A Novel Online Action Observation-Based Brain-Computer Interface That Enhances Event-Related Desynchronization.

Abstract

Brain-computer interface (BCI)-based stroke rehabilitation is an emerging field in which different studies have reported variable outcomes. Among the BCI paradigms, motor imagery (MI)-based closed-loop BCI is still the main pattern in rehabilitation training. It can estimate a patient' motor intention and provide corresponding feedback. However, the individual difference in the ability to generate event-related desynchronization (ERD) and the low classification accuracy of the multi-class scenario restrict the application of MI-based BCI. In the current study, a novel online action observation (AO)-based BCI was proposed. The visual stimuli of four types of hand movements were designed to simultaneously induce steady-state motion visual evoked potential (SSMVEP) in the occipital region and to activate the sensorimotor region. Task-related component analysis was performed to identify the SSMVEP. Results showed that the amplitude of the induced frequency in the SSMVEP had a negative relationship with the stimulus frequency.
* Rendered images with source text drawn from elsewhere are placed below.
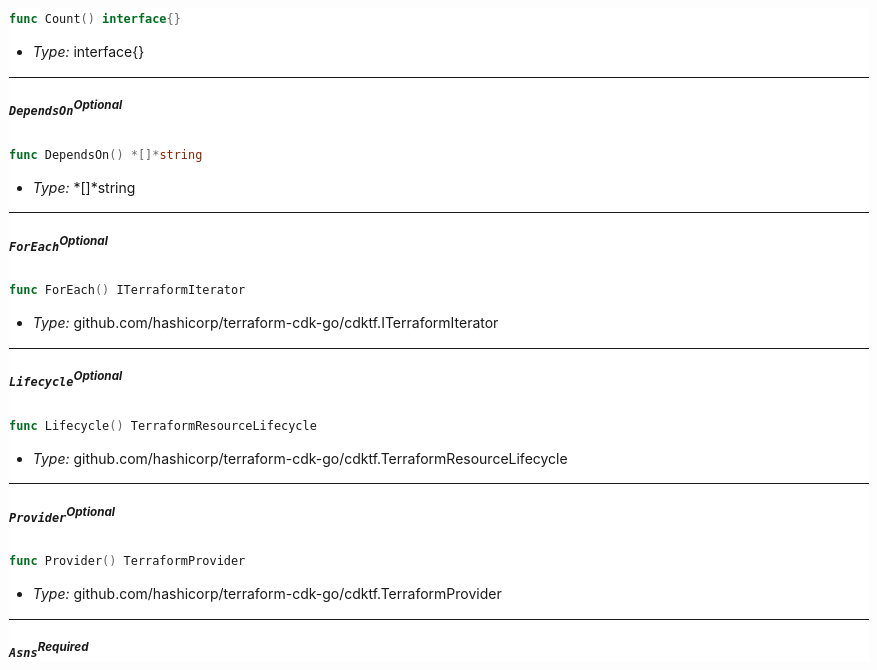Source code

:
 ```go
func Count() interface{}
```

- *Type:* interface{}

---

##### `DependsOn`<sup>Optional</sup> <a name="DependsOn" id="@cdktf/provider-okta.dataOktaNetworkZone.DataOktaNetworkZone.property.dependsOn"></a>

```go
func DependsOn() *[]*string
```

- *Type:* *[]*string

---

##### `ForEach`<sup>Optional</sup> <a name="ForEach" id="@cdktf/provider-okta.dataOktaNetworkZone.DataOktaNetworkZone.property.forEach"></a>

```go
func ForEach() ITerraformIterator
```

- *Type:* github.com/hashicorp/terraform-cdk-go/cdktf.ITerraformIterator

---

##### `Lifecycle`<sup>Optional</sup> <a name="Lifecycle" id="@cdktf/provider-okta.dataOktaNetworkZone.DataOktaNetworkZone.property.lifecycle"></a>

```go
func Lifecycle() TerraformResourceLifecycle
```

- *Type:* github.com/hashicorp/terraform-cdk-go/cdktf.TerraformResourceLifecycle

---

##### `Provider`<sup>Optional</sup> <a name="Provider" id="@cdktf/provider-okta.dataOktaNetworkZone.DataOktaNetworkZone.property.provider"></a>

```go
func Provider() TerraformProvider
```

- *Type:* github.com/hashicorp/terraform-cdk-go/cdktf.TerraformProvider

---

##### `Asns`<sup>Required</sup> <a name="Asns" id="@cdktf/provider-okta.dataOktaNetworkZone.DataOktaNetworkZone.property.asns"></a>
The classification accuracy in the four-class scenario reached 72.81 ± 13.55% within 2.5s. Importantly, the AO-based closed-loop BCI, which provided visual feedback based on the SSMVEP, could enhance ERD compared with AO-alone. The increased attentiveness might be one key factor for the enhancement of the ERD in the designed AO-based BCI. In summary, the proposed AO-based BCI provides a new insight for BCI-based rehabilitation.